Aplat gris, plus clair que le zinc.
Bleu clair, quelques scories échappées de la chape matinale.
Deux couches bien distinctes de nuages couvrent le bleu : en altitude de gros moutons blancs et, par dessus, plus proche du sol, comme une fine fumée grise que le vent fait se déplacer rapidement.
Un phare balaye le bleu de Chine.

4 : Devenir de la viande.

3 : Sur ce que je crois être une table de chevet – sans toutefois me souvenir de la présence d’un lit – une boite de marqueterie de la taille de ma paume ornée d’un portrait de femme. J’aurais aimé l’ouvrir. (Souvent, ces boites sont vides.)

2 : la Mini Austin bleu ciel. Son levier de vitesse, sans soufflet ; le volant noir, fin, luisant et crénelé. Peut-être un regard dans le rétroviseur ? La route descend.

1 : saisir la personnalité d’un.e inconnu.e à l’intonation de son « bonjour ».


A propos de François Tastet

Formation en sciences naturelles. Cinéma, musique, sport et voyages pour nourrir les journées. Et la littérature pour donner du sens et faire tenir tout ça. Paris ou Bordeaux selon la houle. 30 ans ? 31. https://cahierdetravauxpratiques.fr/

26 commentaires à propos de “Carnet individuel | François Tastet”

    • Effectivement, c’est fait inconsciemment mais ça apparait nettement maintenant que vous mettez le doigt dessus : j’écris dans mes carnets d’écriture comme dans mes carnets de géologie. Merci pour la lecture et la perspective !

  1. cher ami françois, je vous découvre à cause de ceci
    « Pendant que je m’endors, je m’entraine à la mort.
    Pendant que je dors, je m’entraine à la vie. »
    je viens de le lire par hasard et ça me remplit…
    du coup je viens du côté de chez vous…

    et en commun, ce parcours en sciences de la vie et de la terre !… c’est top !

  2. Commencer par la fin et joie de découvrir : c’est un carnet journal vivant.
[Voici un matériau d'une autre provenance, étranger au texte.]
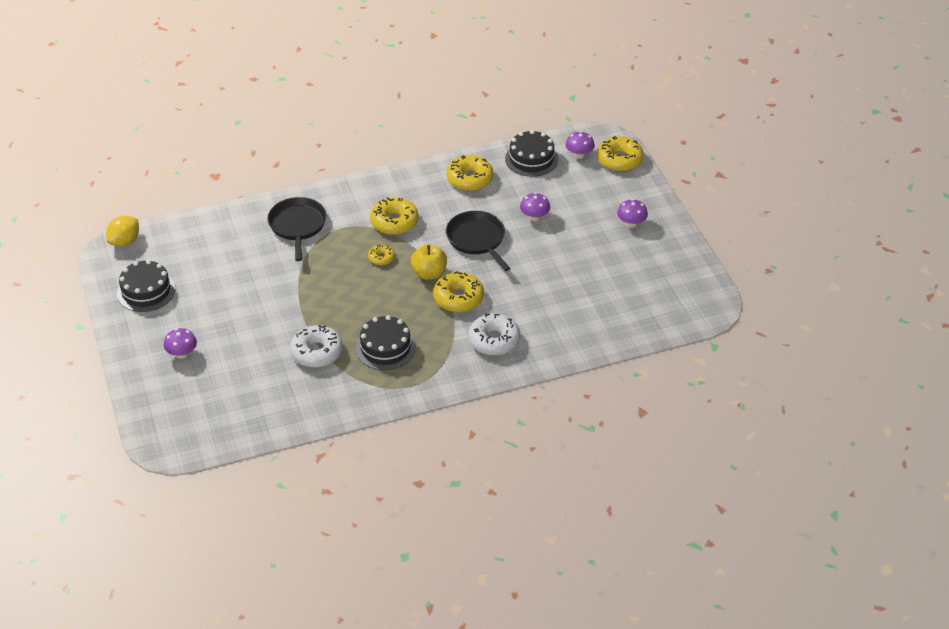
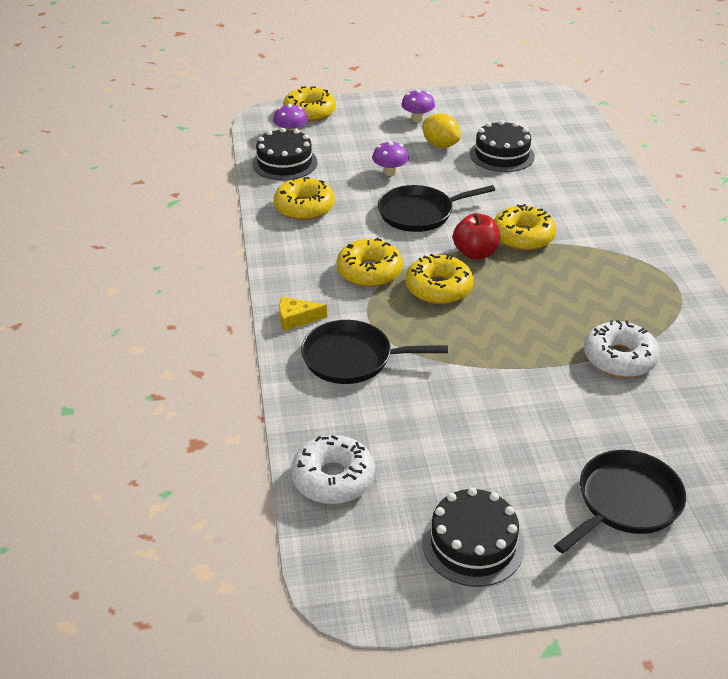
camera: 80 degrees left, 5 degrees down
(125, 241) = (335, 571): yellow lemon -> yellow lemon (440, 145)
(182, 354) = (625, 502): purple mushroom -> black pan
(334, 195) = (296, 319): none -> yellow cheese
(381, 258) = (438, 288): yellow donut -> yellow donut, size x1.85
(385, 348) = (610, 299): black cake -> black cake (502, 155)
(429, 273) = (475, 253): yellow apple -> red apple
(494, 340) = (597, 220): white donut -> white donut (333, 478)

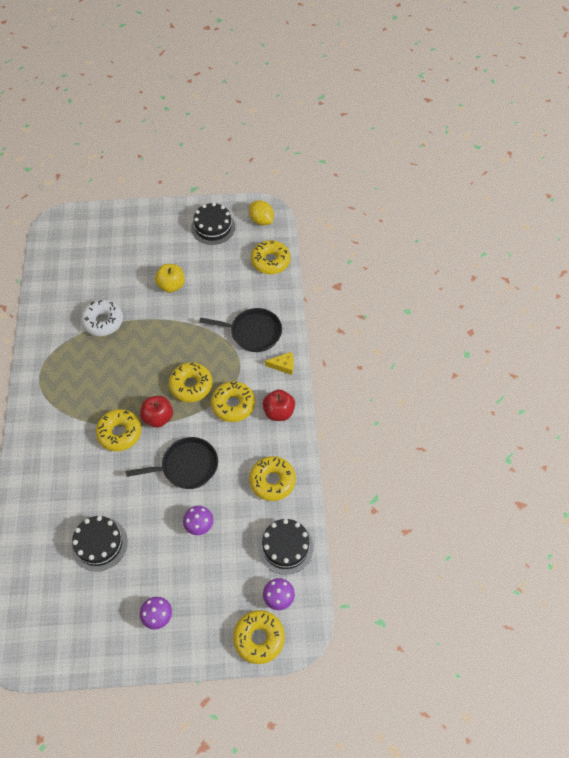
camera: 175 degrees left, 20 degrees up
(300, 268) = (278, 412): none -> red apple
(333, 478) = (270, 261): white donut -> yellow donut
(440, 145) = (148, 565): yellow lemon -> yellow lemon (261, 220)
(522, 421) = (171, 285): none -> yellow apple
(625, 502) = (139, 241): black pan -> none

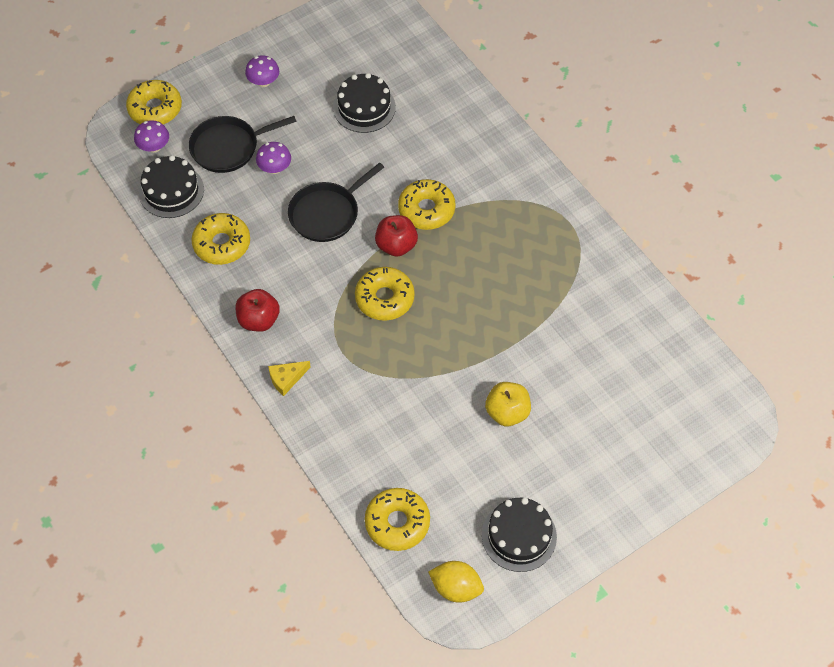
camera: 150 degrees right, 0 degrees up
(103, 321) = (553, 320): white donut -> none
(233, 405) = (319, 301): yellow donut -> none
(253, 332) = (353, 403): black pan -> black pan (228, 147)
Très vivant. Là tout de suite dans les pensées et les choses. Concision qui laisse trace. Question. Matière. Choses vues qu’on voit et qu’on touche. Merci

  3. Merci beaucoup pour votre #40, elle donne un coup de main! Je vais remonter dans votre carnet, je pourrais reprendre tous les mots de Nathalie pour vous les donner à nouveau.

    • Merci pour la lecture Simone. Impression de planter des clous sans beaucoup de finesse dans ce #40 ; faire basculer ces conseils dans le réel me semble bien difficile mais rien que le fait de savoir que ces piliers existent sous mes pieds me fait avancer.

  4. Bien beau carnet que je découvre tardivement. Une belle atmosphère pleine de vie, des notes comme une balade dans vos pensées. Merci.